─── Provided data

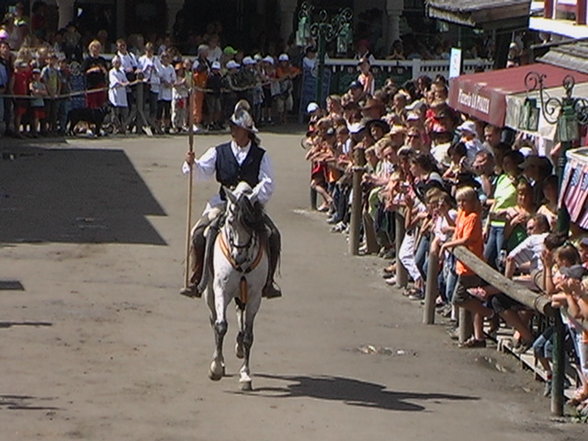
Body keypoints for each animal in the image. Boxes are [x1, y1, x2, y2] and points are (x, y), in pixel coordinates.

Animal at [204, 180, 268, 390]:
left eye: (251, 224)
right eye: (231, 221)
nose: (238, 257)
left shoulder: (255, 297)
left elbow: (248, 336)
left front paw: (245, 375)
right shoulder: (221, 290)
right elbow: (221, 326)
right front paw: (216, 368)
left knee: (240, 316)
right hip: (210, 293)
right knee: (214, 320)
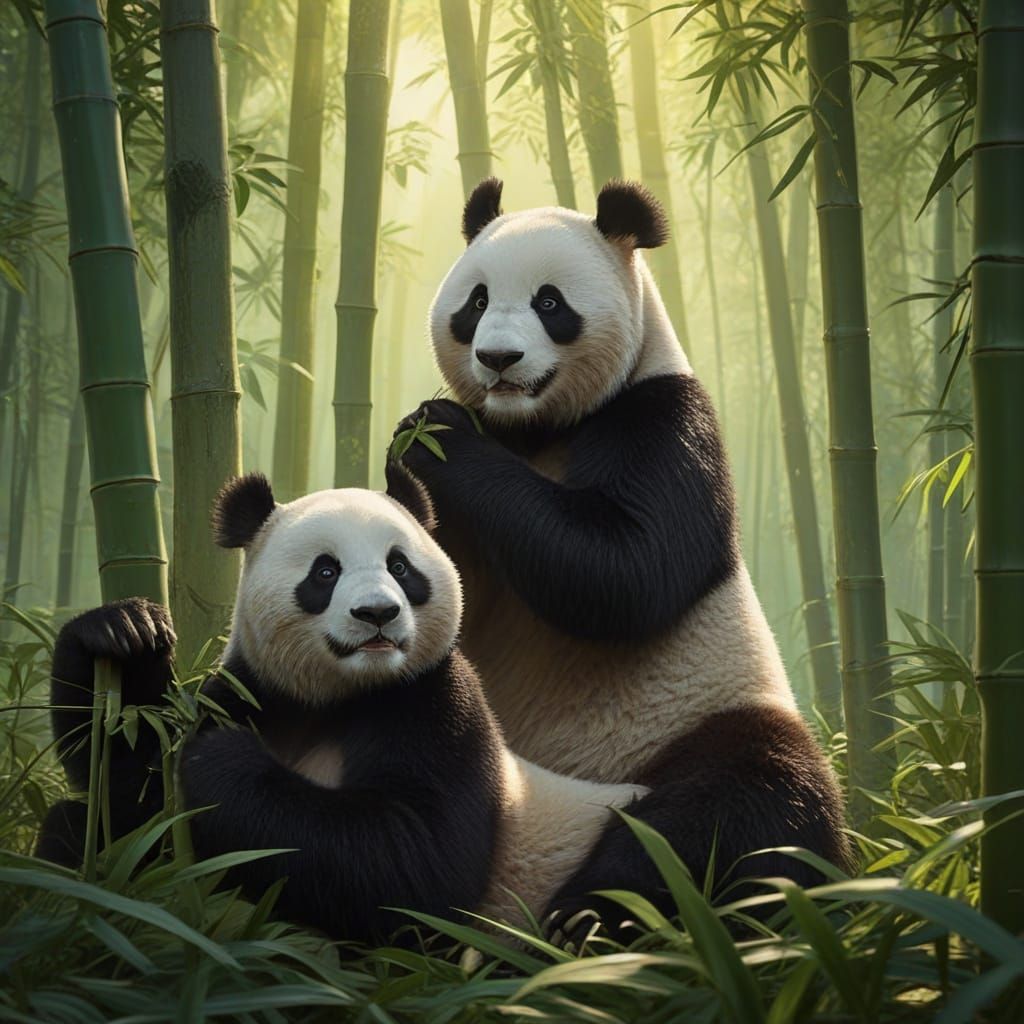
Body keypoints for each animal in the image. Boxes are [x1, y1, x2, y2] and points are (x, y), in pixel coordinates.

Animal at [39, 467, 644, 942]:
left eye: (400, 567)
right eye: (325, 571)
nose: (377, 613)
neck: (340, 694)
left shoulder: (435, 701)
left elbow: (415, 864)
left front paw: (219, 758)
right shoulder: (253, 690)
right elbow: (132, 791)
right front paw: (124, 631)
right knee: (83, 830)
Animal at [392, 178, 851, 928]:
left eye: (550, 304)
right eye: (477, 302)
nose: (498, 360)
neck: (532, 432)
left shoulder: (663, 415)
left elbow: (621, 572)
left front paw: (437, 433)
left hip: (703, 723)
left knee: (738, 808)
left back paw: (590, 918)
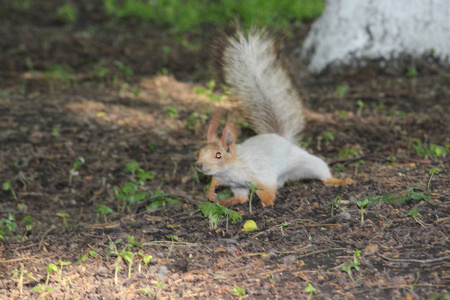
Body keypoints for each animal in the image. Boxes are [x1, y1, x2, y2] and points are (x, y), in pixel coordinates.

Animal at [196, 27, 356, 206]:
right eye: (200, 151)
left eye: (218, 155)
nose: (199, 165)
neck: (230, 169)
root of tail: (281, 138)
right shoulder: (229, 181)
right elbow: (215, 182)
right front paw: (211, 193)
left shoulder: (260, 174)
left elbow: (267, 190)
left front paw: (267, 203)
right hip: (238, 187)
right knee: (241, 197)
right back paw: (227, 201)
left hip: (306, 162)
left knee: (323, 172)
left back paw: (339, 180)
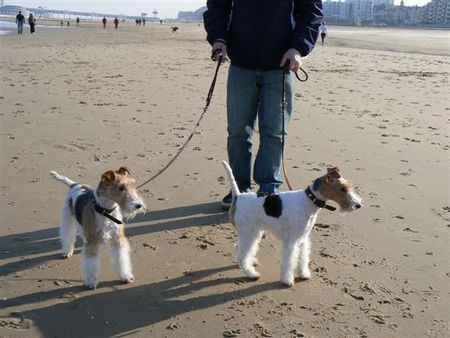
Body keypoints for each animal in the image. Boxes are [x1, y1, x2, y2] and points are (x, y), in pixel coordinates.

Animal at [221, 160, 362, 286]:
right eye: (342, 189)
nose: (358, 205)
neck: (309, 201)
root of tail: (238, 197)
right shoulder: (291, 241)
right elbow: (289, 262)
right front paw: (287, 280)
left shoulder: (303, 238)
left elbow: (303, 258)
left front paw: (304, 274)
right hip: (249, 232)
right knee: (242, 254)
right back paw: (252, 274)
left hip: (253, 232)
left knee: (239, 247)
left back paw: (252, 262)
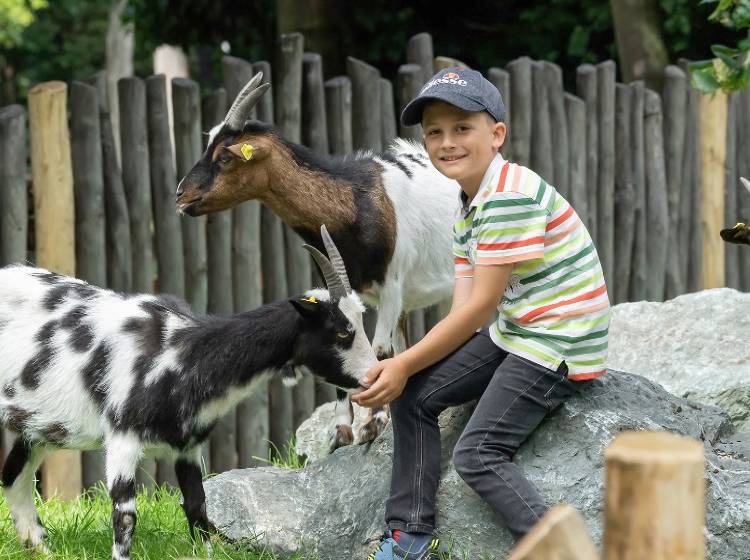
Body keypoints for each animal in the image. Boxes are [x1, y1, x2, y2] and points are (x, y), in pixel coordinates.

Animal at [0, 228, 376, 560]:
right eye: (342, 331)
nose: (372, 376)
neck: (182, 353)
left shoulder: (187, 445)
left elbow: (198, 506)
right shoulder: (122, 437)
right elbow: (125, 516)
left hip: (39, 425)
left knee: (14, 476)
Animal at [176, 72, 458, 448]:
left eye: (225, 157)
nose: (181, 195)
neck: (354, 201)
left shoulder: (391, 284)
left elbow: (380, 349)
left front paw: (373, 424)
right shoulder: (331, 281)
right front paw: (340, 430)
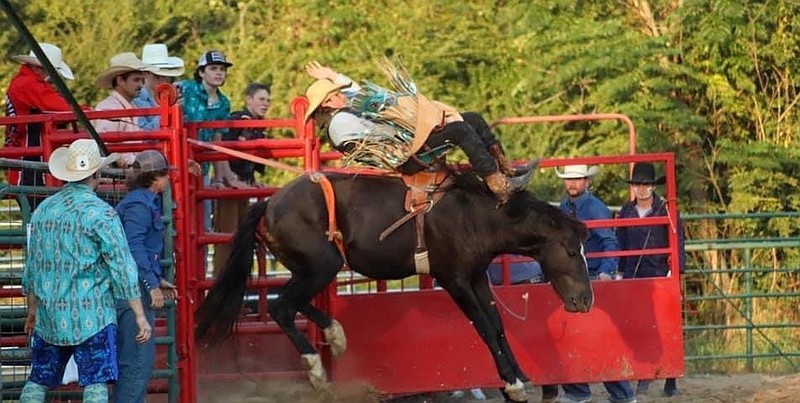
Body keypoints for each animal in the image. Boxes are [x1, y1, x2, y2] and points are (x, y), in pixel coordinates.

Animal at [194, 170, 592, 400]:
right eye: (572, 250)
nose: (585, 301)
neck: (475, 214)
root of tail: (269, 203)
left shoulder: (478, 276)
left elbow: (497, 326)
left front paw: (521, 378)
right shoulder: (455, 280)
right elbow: (482, 327)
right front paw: (513, 384)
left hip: (313, 268)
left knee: (291, 302)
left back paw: (336, 336)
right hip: (321, 265)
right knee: (281, 306)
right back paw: (318, 372)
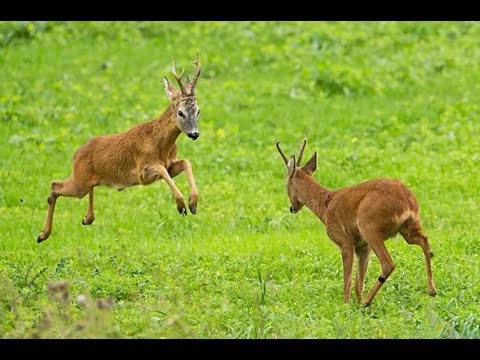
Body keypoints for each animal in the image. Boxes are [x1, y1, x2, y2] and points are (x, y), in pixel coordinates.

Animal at [37, 52, 202, 242]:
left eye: (198, 110)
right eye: (180, 112)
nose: (194, 133)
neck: (162, 144)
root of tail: (76, 154)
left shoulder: (171, 164)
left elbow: (186, 162)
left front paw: (193, 203)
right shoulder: (143, 171)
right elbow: (161, 169)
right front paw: (181, 205)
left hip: (85, 181)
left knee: (77, 189)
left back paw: (86, 219)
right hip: (79, 181)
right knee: (54, 186)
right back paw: (42, 234)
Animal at [276, 138, 436, 306]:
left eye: (287, 184)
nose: (292, 208)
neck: (325, 206)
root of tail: (407, 203)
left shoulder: (345, 242)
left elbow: (347, 280)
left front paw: (346, 305)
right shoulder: (362, 246)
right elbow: (359, 282)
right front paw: (356, 304)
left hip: (369, 228)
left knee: (388, 263)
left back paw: (366, 302)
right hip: (408, 229)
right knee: (424, 241)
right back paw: (432, 290)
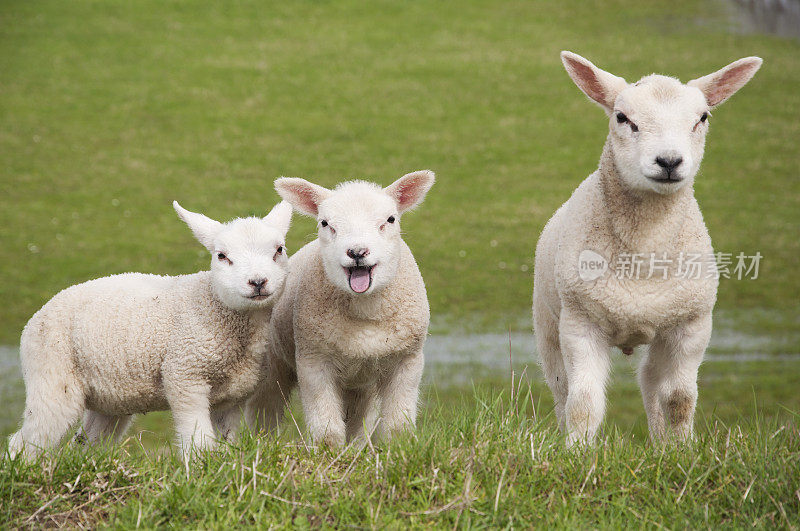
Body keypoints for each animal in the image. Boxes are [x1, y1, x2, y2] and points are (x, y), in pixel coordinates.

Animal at [7, 202, 292, 460]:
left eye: (279, 250)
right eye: (221, 255)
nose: (258, 282)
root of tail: (37, 316)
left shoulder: (232, 398)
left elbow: (225, 443)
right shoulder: (184, 376)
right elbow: (198, 442)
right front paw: (199, 470)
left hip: (109, 398)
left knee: (87, 443)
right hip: (52, 376)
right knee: (26, 441)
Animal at [532, 52, 764, 446]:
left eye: (702, 118)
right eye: (622, 118)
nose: (669, 162)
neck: (644, 256)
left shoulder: (692, 324)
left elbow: (679, 399)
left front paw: (681, 451)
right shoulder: (580, 323)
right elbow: (583, 402)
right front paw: (577, 452)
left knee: (651, 382)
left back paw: (662, 444)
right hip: (547, 322)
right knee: (561, 390)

──────

(Work to be completed): Copy out all the records exactly as they read, and omit the pictures.

(Output):
Body keypoints for each animal in the image. Boxes are [x1, y1, x2, y2] and points are (x, y), in pixel coordinates.

Animal at [204, 180, 268, 390]:
left eye: (251, 224)
right eye: (231, 221)
nose: (238, 257)
left shoulder: (255, 297)
left elbow: (248, 336)
left front paw: (245, 375)
right shoulder: (221, 290)
right elbow: (221, 326)
right front paw: (216, 368)
left knee: (240, 316)
right hip: (210, 293)
right knee: (214, 320)
Body keypoints for each animal in the image. Boxes are [x1, y1, x2, y2] and points are (x, y), in pixel coordinates.

Animal at [39, 467, 644, 942]:
left eye: (400, 567)
right eye: (325, 571)
nose: (377, 613)
neck: (340, 694)
left shoulder: (435, 701)
left elbow: (415, 864)
left front paw: (219, 758)
right shoulder: (253, 690)
right elbow: (132, 791)
right front paw: (124, 631)
right knee: (83, 830)
Animal at [392, 178, 851, 928]:
left eye: (550, 304)
right eye: (477, 302)
nose: (498, 360)
neck: (532, 432)
left shoulder: (663, 415)
left elbow: (621, 572)
left front paw: (437, 433)
left hip: (703, 723)
left knee: (738, 808)
left back paw: (590, 918)
Body keypoints for each animal in the image. Boxes are [x1, y1, x2, y2] and points are (x, y), in pixel coordinates.

Animal at [196, 27, 356, 206]:
right eye: (200, 151)
left eye: (218, 155)
nose: (199, 165)
neck: (230, 169)
root of tail: (281, 138)
right shoulder: (229, 181)
right elbow: (215, 182)
right front paw: (211, 193)
left shoulder: (260, 174)
left elbow: (267, 190)
left front paw: (267, 203)
right hip: (238, 187)
right knee: (241, 197)
right back paw: (227, 201)
left hip: (306, 162)
left knee: (323, 172)
left back paw: (339, 180)
Body keypoints for each animal in the image. Boxes are [x1, y1, x2, y2] and points are (x, y), in pixel coordinates.

Animal at [221, 160, 362, 286]:
right eye: (342, 189)
nose: (358, 205)
neck: (309, 201)
root of tail: (238, 197)
right shoulder: (291, 241)
right elbow: (289, 262)
right front paw: (287, 280)
left shoulder: (303, 238)
left elbow: (303, 258)
left front paw: (304, 274)
right hip: (249, 232)
right knee: (242, 254)
right back paw: (252, 274)
left hip: (253, 232)
left knee: (239, 247)
left back paw: (252, 262)
Body keypoints for each animal in the image. Boxes are [x1, y1, x2, y2] and points are (x, y), in pixel coordinates.

Animal at [0, 228, 376, 560]:
right eye: (342, 331)
nose: (372, 376)
neck: (182, 353)
left shoulder: (187, 445)
left elbow: (198, 506)
right shoulder: (122, 437)
right elbow: (125, 516)
left hip: (39, 425)
left knee: (14, 476)
Animal at [176, 72, 458, 448]:
left eye: (225, 157)
nose: (181, 195)
neck: (354, 201)
left shoulder: (391, 284)
left elbow: (380, 349)
left front paw: (373, 424)
right shoulder: (331, 281)
right front paw: (340, 430)
Body keypoints for each animal in the image. Boxes are [x1, y1, x2, y2] and points are (x, y), in pixel coordinates.

Animal at [194, 170, 592, 400]:
right eye: (572, 250)
nose: (585, 301)
neck: (475, 214)
root of tail: (269, 203)
left shoulder: (478, 276)
left elbow: (497, 326)
left front paw: (521, 378)
right shoulder: (455, 280)
right elbow: (482, 327)
right front paw: (513, 384)
left hip: (313, 268)
left knee: (291, 302)
left back paw: (336, 336)
right hip: (321, 265)
right knee: (281, 306)
right back paw: (318, 372)
Body keypoints for each animal in the image. Boxes are [x1, y1, x2, y2] and points are (x, y), in pixel coordinates.

Animal at [37, 52, 202, 242]:
left eye: (198, 110)
right eye: (180, 112)
nose: (194, 133)
neck: (162, 144)
root of tail: (76, 154)
left shoulder: (171, 164)
left elbow: (186, 162)
left front paw: (193, 203)
right shoulder: (143, 171)
right elbow: (161, 169)
right front paw: (181, 205)
left hip: (85, 181)
left knee: (77, 189)
left back paw: (86, 219)
right hip: (79, 181)
right knee: (54, 186)
right back paw: (42, 234)
Animal at [276, 138, 436, 306]:
left eye: (287, 184)
nose: (292, 208)
neck: (325, 206)
root of tail: (407, 203)
left shoulder: (345, 242)
left elbow: (347, 280)
left front paw: (346, 305)
right shoulder: (362, 246)
right elbow: (359, 282)
right front paw: (356, 304)
left hip: (369, 228)
left knee: (388, 263)
left back paw: (366, 302)
right hip: (408, 229)
right knee: (424, 241)
right back paw: (432, 290)
Body keypoints for each animal in the image. Boxes are [x1, y1, x2, y2] and points are (x, y), in pixel coordinates.

Animal at [7, 202, 292, 460]:
left eye: (279, 250)
right eye: (221, 255)
nose: (258, 282)
root of tail: (37, 316)
left shoulder: (232, 398)
left elbow: (225, 443)
right shoulder: (184, 376)
right elbow: (198, 442)
right front paw: (199, 470)
left hip: (109, 398)
left knee: (87, 443)
right hip: (52, 376)
right knee: (26, 441)
Animal at [532, 52, 764, 446]:
left eye: (702, 118)
right eye: (622, 118)
nose: (669, 162)
neck: (644, 256)
left shoulder: (692, 324)
left elbow: (679, 399)
left front paw: (681, 451)
right shoulder: (580, 323)
right elbow: (583, 402)
right front paw: (577, 452)
left knee: (651, 382)
left back paw: (662, 444)
right hip: (547, 322)
right knee: (561, 390)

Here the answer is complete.